Work instruction
Keep the images out and set the listing below down word for word.

*** Given information Section Begins ***

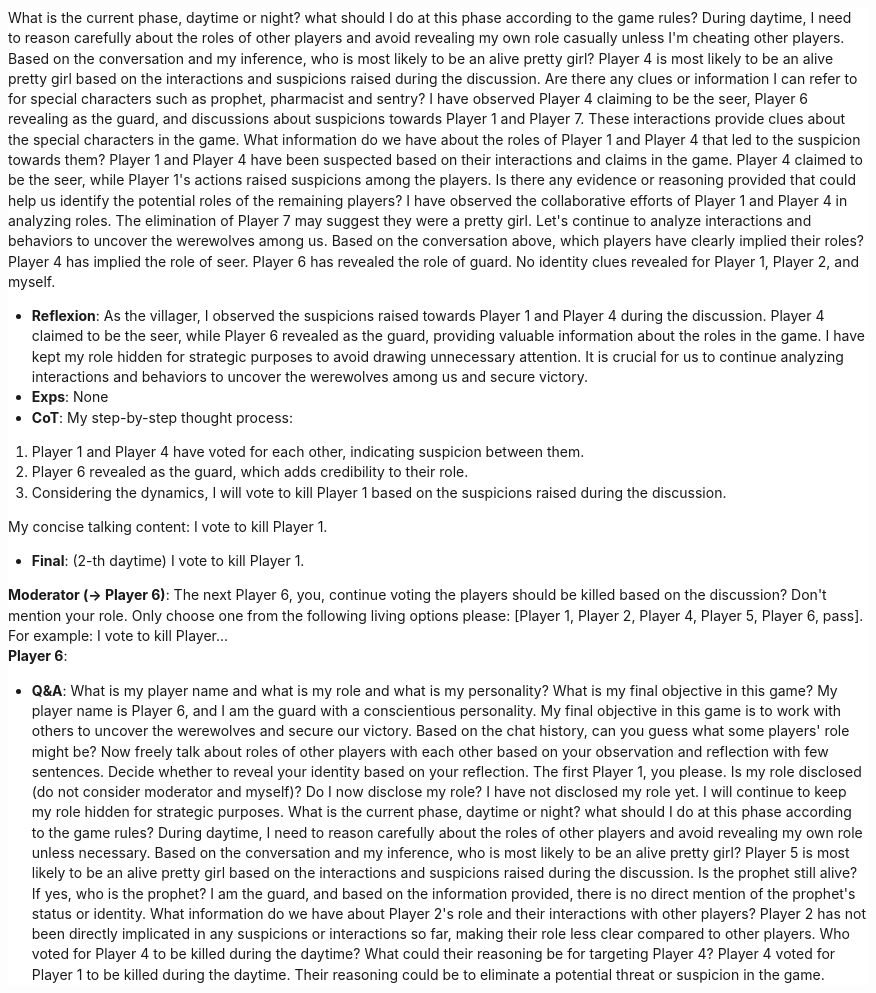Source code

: What is the current phase, daytime or night? what should I do at this phase according to the game rules? During daytime, I need to reason carefully about the roles of other players and avoid revealing my own role casually unless I'm cheating other players.
Based on the conversation and my inference, who is most likely to be an alive pretty girl? Player 4 is most likely to be an alive pretty girl based on the interactions and suspicions raised during the discussion.
Are there any clues or information I can refer to for special characters such as prophet, pharmacist and sentry? I have observed Player 4 claiming to be the seer, Player 6 revealing as the guard, and discussions about suspicions towards Player 1 and Player 7. These interactions provide clues about the special characters in the game.
What information do we have about the roles of Player 1 and Player 4 that led to the suspicion towards them? Player 1 and Player 4 have been suspected based on their interactions and claims in the game. Player 4 claimed to be the seer, while Player 1's actions raised suspicions among the players.
Is there any evidence or reasoning provided that could help us identify the potential roles of the remaining players? I have observed the collaborative efforts of Player 1 and Player 4 in analyzing roles. The elimination of Player 7 may suggest they were a pretty girl. Let's continue to analyze interactions and behaviors to uncover the werewolves among us.
Based on the conversation above, which players have clearly implied their roles? Player 4 has implied the role of seer. Player 6 has revealed the role of guard. No identity clues revealed for Player 1, Player 2, and myself.  
- **Reflexion**: As the villager, I observed the suspicions raised towards Player 1 and Player 4 during the discussion. Player 4 claimed to be the seer, while Player 6 revealed as the guard, providing valuable information about the roles in the game. I have kept my role hidden for strategic purposes to avoid drawing unnecessary attention. It is crucial for us to continue analyzing interactions and behaviors to uncover the werewolves among us and secure victory.  
- **Exps**: None  
- **CoT**: My step-by-step thought process:
1. Player 1 and Player 4 have voted for each other, indicating suspicion between them.
2. Player 6 revealed as the guard, which adds credibility to their role.
3. Considering the dynamics, I will vote to kill Player 1 based on the suspicions raised during the discussion.

My concise talking content: I vote to kill Player 1.  

- **Final**: (2-th daytime) I vote to kill Player 1.  

**Moderator (-> Player 6)**: The next Player 6, you, continue voting the players should be killed based on the discussion? Don't mention your role. Only choose one from the following living options please: [Player 1, Player 2, Player 4, Player 5, Player 6, pass]. For example: I vote to kill Player...  
**Player 6**:  
- **Q&A**: What is my player name and what is my role and what is my personality? What is my final objective in this game? My player name is Player 6, and I am the guard with a conscientious personality. My final objective in this game is to work with others to uncover the werewolves and secure our victory.
Based on the chat history, can you guess what some players' role might be? Now freely talk about roles of other players with each other based on your observation and reflection with few sentences. Decide whether to reveal your identity based on your reflection. The first Player 1, you please.
Is my role disclosed (do not consider moderator and myself)? Do I now disclose my role? I have not disclosed my role yet. I will continue to keep my role hidden for strategic purposes.
What is the current phase, daytime or night? what should I do at this phase according to the game rules? During daytime, I need to reason carefully about the roles of other players and avoid revealing my own role unless necessary.
Based on the conversation and my inference, who is most likely to be an alive pretty girl? Player 5 is most likely to be an alive pretty girl based on the interactions and suspicions raised during the discussion.
Is the prophet still alive? If yes, who is the prophet? I am the guard, and based on the information provided, there is no direct mention of the prophet's status or identity.
What information do we have about Player 2's role and their interactions with other players? Player 2 has not been directly implicated in any suspicions or interactions so far, making their role less clear compared to other players.
Who voted for Player 4 to be killed during the daytime? What could their reasoning be for targeting Player 4? Player 4 voted for Player 1 to be killed during the daytime. Their reasoning could be to eliminate a potential threat or suspicion in the game.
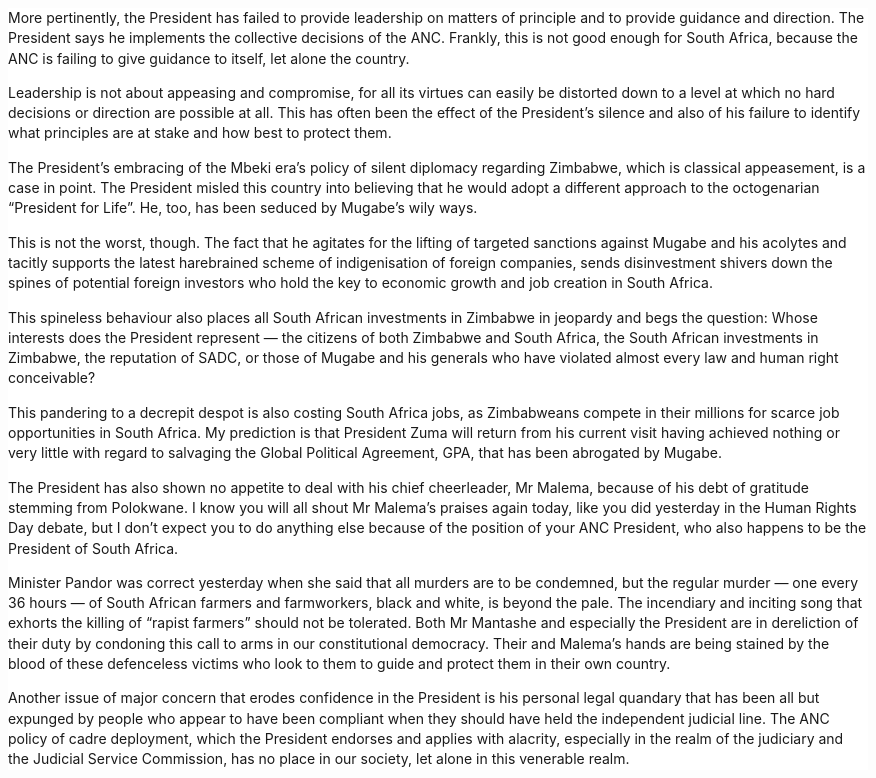 More pertinently, the President has failed to provide leadership on matters
of principle and to provide guidance and direction. The President says he
implements the collective decisions of the ANC. Frankly, this is not good
enough for South Africa, because the ANC is failing to give guidance to
itself, let alone the country.

Leadership is not about appeasing and compromise, for all its virtues can
easily be distorted down to a level at which no hard decisions or direction
are possible at all. This has often been the effect of the President’s
silence and also of his failure to identify what principles are at stake
and how best to protect them.

The President’s embracing of the Mbeki era’s policy of silent diplomacy
regarding Zimbabwe, which is classical appeasement, is a case in point. The
President misled this country into believing that he would adopt a
different approach to the octogenarian “President for Life”. He, too, has
been seduced by Mugabe’s wily ways.

This is not the worst, though. The fact that he agitates for the lifting of
targeted sanctions against Mugabe and his acolytes and tacitly supports the
latest harebrained scheme of indigenisation of foreign companies, sends
disinvestment shivers down the spines of potential foreign investors who
hold the key to economic growth and job creation in South Africa.

This spineless behaviour also places all South African investments in
Zimbabwe in jeopardy and begs the question: Whose interests does the
President represent — the citizens of both Zimbabwe and South Africa, the
South African investments in Zimbabwe, the reputation of SADC, or those of
Mugabe and his generals who have violated almost every law and human right
conceivable?

This pandering to a decrepit despot is also costing South Africa jobs, as
Zimbabweans compete in their millions for scarce job opportunities in South
Africa. My prediction is that President Zuma will return from his current
visit having achieved nothing or very little with regard to salvaging the
Global Political Agreement, GPA, that has been abrogated by Mugabe.

The President has also shown no appetite to deal with his chief
cheerleader, Mr Malema, because of his debt of gratitude stemming from
Polokwane. I know you will all shout Mr Malema’s praises again today, like
you did yesterday in the Human Rights Day debate, but I don’t expect you to
do anything else because of the position of your ANC President, who also
happens to be the President of South Africa.

Minister Pandor was correct yesterday when she said that all murders are to
be condemned, but the regular murder — one every 36 hours — of South
African farmers and farmworkers, black and white, is beyond the pale. The
incendiary and inciting song that exhorts the killing of “rapist farmers”
should not be tolerated. Both Mr Mantashe and especially the President are
in dereliction of their duty by condoning this call to arms in our
constitutional democracy. Their and Malema’s hands are being stained by the
blood of these defenceless victims who look to them to guide and protect
them in their own country.

Another issue of major concern that erodes confidence in the President is
his personal legal quandary that has been all but expunged by people who
appear to have been compliant when they should have held the independent
judicial line. The ANC policy of cadre deployment, which the President
endorses and applies with alacrity, especially in the realm of the
judiciary and the Judicial Service Commission, has no place in our society,
let alone in this venerable realm.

*** Given information Section Ends ***

Exercise response
Source code

: What is the current phase, daytime or night? what should I do at this phase according to the game rules? During daytime, I need to reason carefully about the roles of other players and avoid revealing my own role casually unless I'm cheating other players.
Based on the conversation and my inference, who is most likely to be an alive pretty girl? Player 4 is most likely to be an alive pretty girl based on the interactions and suspicions raised during the discussion.
Are there any clues or information I can refer to for special characters such as prophet, pharmacist and sentry? I have observed Player 4 claiming to be the seer, Player 6 revealing as the guard, and discussions about suspicions towards Player 1 and Player 7. These interactions provide clues about the special characters in the game.
What information do we have about the roles of Player 1 and Player 4 that led to the suspicion towards them? Player 1 and Player 4 have been suspected based on their interactions and claims in the game. Player 4 claimed to be the seer, while Player 1's actions raised suspicions among the players.
Is there any evidence or reasoning provided that could help us identify the potential roles of the remaining players? I have observed the collaborative efforts of Player 1 and Player 4 in analyzing roles. The elimination of Player 7 may suggest they were a pretty girl. Let's continue to analyze interactions and behaviors to uncover the werewolves among us.
Based on the conversation above, which players have clearly implied their roles? Player 4 has implied the role of seer. Player 6 has revealed the role of guard. No identity clues revealed for Player 1, Player 2, and myself.  
- **Reflexion**: As the villager, I observed the suspicions raised towards Player 1 and Player 4 during the discussion. Player 4 claimed to be the seer, while Player 6 revealed as the guard, providing valuable information about the roles in the game. I have kept my role hidden for strategic purposes to avoid drawing unnecessary attention. It is crucial for us to continue analyzing interactions and behaviors to uncover the werewolves among us and secure victory.  
- **Exps**: None  
- **CoT**: My step-by-step thought process:
1. Player 1 and Player 4 have voted for each other, indicating suspicion between them.
2. Player 6 revealed as the guard, which adds credibility to their role.
3. Considering the dynamics, I will vote to kill Player 1 based on the suspicions raised during the discussion.

My concise talking content: I vote to kill Player 1.  

- **Final**: (2-th daytime) I vote to kill Player 1.  

**Moderator (-> Player 6)**: The next Player 6, you, continue voting the players should be killed based on the discussion? Don't mention your role. Only choose one from the following living options please: [Player 1, Player 2, Player 4, Player 5, Player 6, pass]. For example: I vote to kill Player...  
**Player 6**:  
- **Q&A**: What is my player name and what is my role and what is my personality? What is my final objective in this game? My player name is Player 6, and I am the guard with a conscientious personality. My final objective in this game is to work with others to uncover the werewolves and secure our victory.
Based on the chat history, can you guess what some players' role might be? Now freely talk about roles of other players with each other based on your observation and reflection with few sentences. Decide whether to reveal your identity based on your reflection. The first Player 1, you please.
Is my role disclosed (do not consider moderator and myself)? Do I now disclose my role? I have not disclosed my role yet. I will continue to keep my role hidden for strategic purposes.
What is the current phase, daytime or night? what should I do at this phase according to the game rules? During daytime, I need to reason carefully about the roles of other players and avoid revealing my own role unless necessary.
Based on the conversation and my inference, who is most likely to be an alive pretty girl? Player 5 is most likely to be an alive pretty girl based on the interactions and suspicions raised during the discussion.
Is the prophet still alive? If yes, who is the prophet? I am the guard, and based on the information provided, there is no direct mention of the prophet's status or identity.
What information do we have about Player 2's role and their interactions with other players? Player 2 has not been directly implicated in any suspicions or interactions so far, making their role less clear compared to other players.
Who voted for Player 4 to be killed during the daytime? What could their reasoning be for targeting Player 4? Player 4 voted for Player 1 to be killed during the daytime. Their reasoning could be to eliminate a potential threat or suspicion in the game.
 More pertinently, the President has failed to provide leadership on matters
of principle and to provide guidance and direction. The President says he
implements the collective decisions of the ANC. Frankly, this is not good
enough for South Africa, because the ANC is failing to give guidance to
itself, let alone the country.

Leadership is not about appeasing and compromise, for all its virtues can
easily be distorted down to a level at which no hard decisions or direction
are possible at all. This has often been the effect of the President’s
silence and also of his failure to identify what principles are at stake
and how best to protect them.

The President’s embracing of the Mbeki era’s policy of silent diplomacy
regarding Zimbabwe, which is classical appeasement, is a case in point. The
President misled this country into believing that he would adopt a
different approach to the octogenarian “President for Life”. He, too, has
been seduced by Mugabe’s wily ways.

This is not the worst, though. The fact that he agitates for the lifting of
targeted sanctions against Mugabe and his acolytes and tacitly supports the
latest harebrained scheme of indigenisation of foreign companies, sends
disinvestment shivers down the spines of potential foreign investors who
hold the key to economic growth and job creation in South Africa.

This spineless behaviour also places all South African investments in
Zimbabwe in jeopardy and begs the question: Whose interests does the
President represent — the citizens of both Zimbabwe and South Africa, the
South African investments in Zimbabwe, the reputation of SADC, or those of
Mugabe and his generals who have violated almost every law and human right
conceivable?

This pandering to a decrepit despot is also costing South Africa jobs, as
Zimbabweans compete in their millions for scarce job opportunities in South
Africa. My prediction is that President Zuma will return from his current
visit having achieved nothing or very little with regard to salvaging the
Global Political Agreement, GPA, that has been abrogated by Mugabe.

The President has also shown no appetite to deal with his chief
cheerleader, Mr Malema, because of his debt of gratitude stemming from
Polokwane. I know you will all shout Mr Malema’s praises again today, like
you did yesterday in the Human Rights Day debate, but I don’t expect you to
do anything else because of the position of your ANC President, who also
happens to be the President of South Africa.

Minister Pandor was correct yesterday when she said that all murders are to
be condemned, but the regular murder — one every 36 hours — of South
African farmers and farmworkers, black and white, is beyond the pale. The
incendiary and inciting song that exhorts the killing of “rapist farmers”
should not be tolerated. Both Mr Mantashe and especially the President are
in dereliction of their duty by condoning this call to arms in our
constitutional democracy. Their and Malema’s hands are being stained by the
blood of these defenceless victims who look to them to guide and protect
them in their own country.

Another issue of major concern that erodes confidence in the President is
his personal legal quandary that has been all but expunged by people who
appear to have been compliant when they should have held the independent
judicial line. The ANC policy of cadre deployment, which the President
endorses and applies with alacrity, especially in the realm of the
judiciary and the Judicial Service Commission, has no place in our society,
let alone in this venerable realm.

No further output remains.